### Selected text
============
Working with borrowed money, Boston Community Capital buys homes after foreclosure and sells or rents them to their previous owners, providing new mortgages and counseling to the owners, who typically have ruined credit. During the process the families remain in their homes. Since late fall it has completed or nearly completed deals on 50 homes, with an additional 20 in progress, Ms. Hanratty said. The organization is now trying to raise $50 million to expand the program.
Steve Meacham, an organizer at City Life/Vida Urbana, is one reason banks may be willing to sell their foreclosed properties to Boston Community Capital. When families receive eviction notices, his group holds demonstrations or blockades outside the properties, calling on lenders to sell at market value. It also connects the residents with the Harvard Legal Aid Bureau, whose students work to pressure lenders to sell rather than evict by prolonging eviction and “driving up litigation costs,” said Dave Grossman, the clinic’s director.
“So they’re being defended legally, and we’re ramping up the pressure publicity-wise,” Mr. Meacham said. “And B.C.C. came in; they had a part that buys properties and a part that writes mortgages. It wouldn’t work without all three.”
A focus of the program has been the working-class neighborhood of Dorchester, where home prices dropped 40 percent between 2005 and 2007, compared with a 20 percent drop statewide, according to research by the Federal Reserve Bank of Boston. Foreclosures and delinquencies there are more than twice the state average, the bank found.
In such neighborhoods, lenders and residents are hurt by evictions, which often leave vacant properties that invite crime and drive down values of neighboring houses, Ms. Hanratty said. “So it’s in the lenders’ interest to get fair market value as quickly as possible, and in the interest of the community to have as little displacement as possible.”
The program is not a solution for all lenders or distressed homeowners. After months of post-foreclosure negotiations with her bank, Ursula Humes, a transit police detective, is waiting for her final 48-hour eviction notice. Her belongings are in boxes.
============
### Collected data entries

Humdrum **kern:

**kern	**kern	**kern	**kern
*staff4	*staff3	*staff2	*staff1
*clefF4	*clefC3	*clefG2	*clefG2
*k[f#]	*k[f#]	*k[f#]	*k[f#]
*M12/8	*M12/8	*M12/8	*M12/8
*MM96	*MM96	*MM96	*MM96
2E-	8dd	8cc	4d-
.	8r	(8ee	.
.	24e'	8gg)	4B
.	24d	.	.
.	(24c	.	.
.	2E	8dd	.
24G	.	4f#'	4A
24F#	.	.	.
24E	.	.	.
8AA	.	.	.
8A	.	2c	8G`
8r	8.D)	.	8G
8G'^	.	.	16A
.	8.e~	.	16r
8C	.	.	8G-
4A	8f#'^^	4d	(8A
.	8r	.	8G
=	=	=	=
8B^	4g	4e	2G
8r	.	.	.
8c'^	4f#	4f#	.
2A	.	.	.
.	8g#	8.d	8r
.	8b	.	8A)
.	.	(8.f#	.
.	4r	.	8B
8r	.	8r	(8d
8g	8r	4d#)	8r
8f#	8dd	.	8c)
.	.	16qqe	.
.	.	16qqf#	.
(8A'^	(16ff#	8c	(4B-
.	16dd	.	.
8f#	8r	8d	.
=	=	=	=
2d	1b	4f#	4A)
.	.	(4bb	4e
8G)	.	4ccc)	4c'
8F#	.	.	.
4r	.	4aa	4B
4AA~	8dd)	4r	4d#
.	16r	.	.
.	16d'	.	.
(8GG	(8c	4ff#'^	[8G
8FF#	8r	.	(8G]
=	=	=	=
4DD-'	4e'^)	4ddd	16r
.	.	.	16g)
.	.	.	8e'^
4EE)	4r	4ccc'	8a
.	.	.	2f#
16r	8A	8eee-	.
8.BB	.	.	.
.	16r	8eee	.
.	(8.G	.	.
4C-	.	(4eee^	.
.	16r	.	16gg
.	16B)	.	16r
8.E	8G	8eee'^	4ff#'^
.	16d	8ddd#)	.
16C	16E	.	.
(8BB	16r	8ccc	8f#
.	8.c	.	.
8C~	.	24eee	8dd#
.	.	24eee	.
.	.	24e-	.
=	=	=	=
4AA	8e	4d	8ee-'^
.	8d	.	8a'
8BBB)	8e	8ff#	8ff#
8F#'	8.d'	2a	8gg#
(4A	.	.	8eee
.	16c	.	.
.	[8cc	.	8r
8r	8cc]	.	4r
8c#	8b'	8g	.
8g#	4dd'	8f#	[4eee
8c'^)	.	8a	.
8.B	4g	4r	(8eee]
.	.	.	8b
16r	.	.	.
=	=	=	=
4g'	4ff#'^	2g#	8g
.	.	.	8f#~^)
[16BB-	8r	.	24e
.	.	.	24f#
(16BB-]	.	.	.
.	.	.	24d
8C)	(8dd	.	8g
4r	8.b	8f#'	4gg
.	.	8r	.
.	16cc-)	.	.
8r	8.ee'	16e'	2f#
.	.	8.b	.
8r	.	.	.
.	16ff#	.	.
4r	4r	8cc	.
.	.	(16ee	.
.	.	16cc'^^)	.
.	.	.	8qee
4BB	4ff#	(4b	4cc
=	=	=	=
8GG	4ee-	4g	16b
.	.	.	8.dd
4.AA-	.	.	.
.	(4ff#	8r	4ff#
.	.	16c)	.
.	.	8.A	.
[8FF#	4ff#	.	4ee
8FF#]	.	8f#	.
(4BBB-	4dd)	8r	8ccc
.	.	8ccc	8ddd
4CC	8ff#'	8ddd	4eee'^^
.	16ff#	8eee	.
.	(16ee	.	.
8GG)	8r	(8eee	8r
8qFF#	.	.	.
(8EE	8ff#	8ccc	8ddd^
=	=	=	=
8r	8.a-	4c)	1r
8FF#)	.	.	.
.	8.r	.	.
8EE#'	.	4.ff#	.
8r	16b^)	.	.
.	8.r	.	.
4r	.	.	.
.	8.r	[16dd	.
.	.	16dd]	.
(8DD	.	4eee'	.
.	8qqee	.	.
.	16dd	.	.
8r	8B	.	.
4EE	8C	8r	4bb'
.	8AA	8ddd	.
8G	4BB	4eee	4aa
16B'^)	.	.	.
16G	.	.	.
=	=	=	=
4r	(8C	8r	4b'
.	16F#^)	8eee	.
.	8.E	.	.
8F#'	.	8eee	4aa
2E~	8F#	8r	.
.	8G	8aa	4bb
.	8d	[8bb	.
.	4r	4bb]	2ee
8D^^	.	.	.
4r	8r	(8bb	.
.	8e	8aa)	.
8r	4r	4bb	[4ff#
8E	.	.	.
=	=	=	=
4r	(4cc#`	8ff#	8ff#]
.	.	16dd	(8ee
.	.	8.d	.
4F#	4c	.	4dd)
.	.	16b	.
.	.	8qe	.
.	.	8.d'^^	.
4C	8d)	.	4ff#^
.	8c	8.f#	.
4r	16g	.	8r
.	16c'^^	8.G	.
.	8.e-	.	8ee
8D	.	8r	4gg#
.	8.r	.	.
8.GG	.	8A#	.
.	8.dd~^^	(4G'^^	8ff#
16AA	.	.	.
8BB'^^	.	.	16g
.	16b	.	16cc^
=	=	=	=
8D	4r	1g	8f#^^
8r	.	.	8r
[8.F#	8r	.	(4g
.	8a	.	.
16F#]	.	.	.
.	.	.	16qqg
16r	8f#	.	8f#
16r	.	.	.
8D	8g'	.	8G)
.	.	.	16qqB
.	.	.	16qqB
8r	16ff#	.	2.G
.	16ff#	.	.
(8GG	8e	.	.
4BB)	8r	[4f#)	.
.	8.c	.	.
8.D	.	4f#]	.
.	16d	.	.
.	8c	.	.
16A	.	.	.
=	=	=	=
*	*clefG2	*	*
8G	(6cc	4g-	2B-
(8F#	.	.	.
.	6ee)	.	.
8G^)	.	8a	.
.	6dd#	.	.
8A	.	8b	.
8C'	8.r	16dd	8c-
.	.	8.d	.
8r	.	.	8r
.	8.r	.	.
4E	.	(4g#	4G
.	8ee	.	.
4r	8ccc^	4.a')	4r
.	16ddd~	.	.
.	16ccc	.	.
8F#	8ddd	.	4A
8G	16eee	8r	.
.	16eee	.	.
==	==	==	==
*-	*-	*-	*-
============
### Work request 1
Reproduce the Boston Community Capital passage, beginning at "Steve Meacham, an" and stopping after "the clinic’s director.", and switch "demonstrations" to "rallies".
### Work request 2
Resume the Boston Community Capital passage after its final sentence.

### Exercise response 1
Steve Meacham, an organizer at City Life/Vida Urbana, is one reason banks may be willing to sell their foreclosed properties to Boston Community Capital. When families receive eviction notices, his group holds rallies or blockades outside the properties, calling on lenders to sell at market value. It also connects the residents with the Harvard Legal Aid Bureau, whose students work to pressure lenders to sell rather than evict by prolonging eviction and “driving up litigation costs,” said Dave Grossman, the clinic’s director.

### Exercise response 2
Mrs. Humes owed $440,000 on her home; her lender offered to sell it to Boston Community Capital for $260,000. But after assessing Mrs. Hume’s finances, the nonprofit asked for a lower selling price, and the lender refused.
On a recent evening, Mr. Grossman of the Harvard law clinic counseled Mrs. Humes on her options. “This is a case that doesn’t have a happy ending,” Mr. Grossman said.
Mrs. Humes said, “I depleted my retirement account and everything I owned, but I’m still going to lose it.”
Many commercial lenders, similarly, would shy away from such a program because it involves writing mortgages for borrowers who have already defaulted once — a high risk for a small reward.
For other homeowners, though, the program is a rescue at the last possible second. Roberto Velasquez, a building contractor, lost his home to foreclosure last November, owing the lender $550,000. After extensive wrangling, during which his family stayed in the house, he bought it again in March for $280,000, a price he can afford.
On the night after he closed, he joined other members of City Life/Vida Urbana at a foreclosed four-unit building in Dorchester from which most of the tenants had been evicted. A group of artists projected videos on sheets in the windows, showing silhouettes of families re-enacting their last 72 hours before eviction. Garbage filled one of the units. Mr. Velasquez said it hurt to stand amid such loss, but he was jubilant at his own perseverance.
“We’ve been fighting for so long,” he said, “and we win, because we’re still in the house.”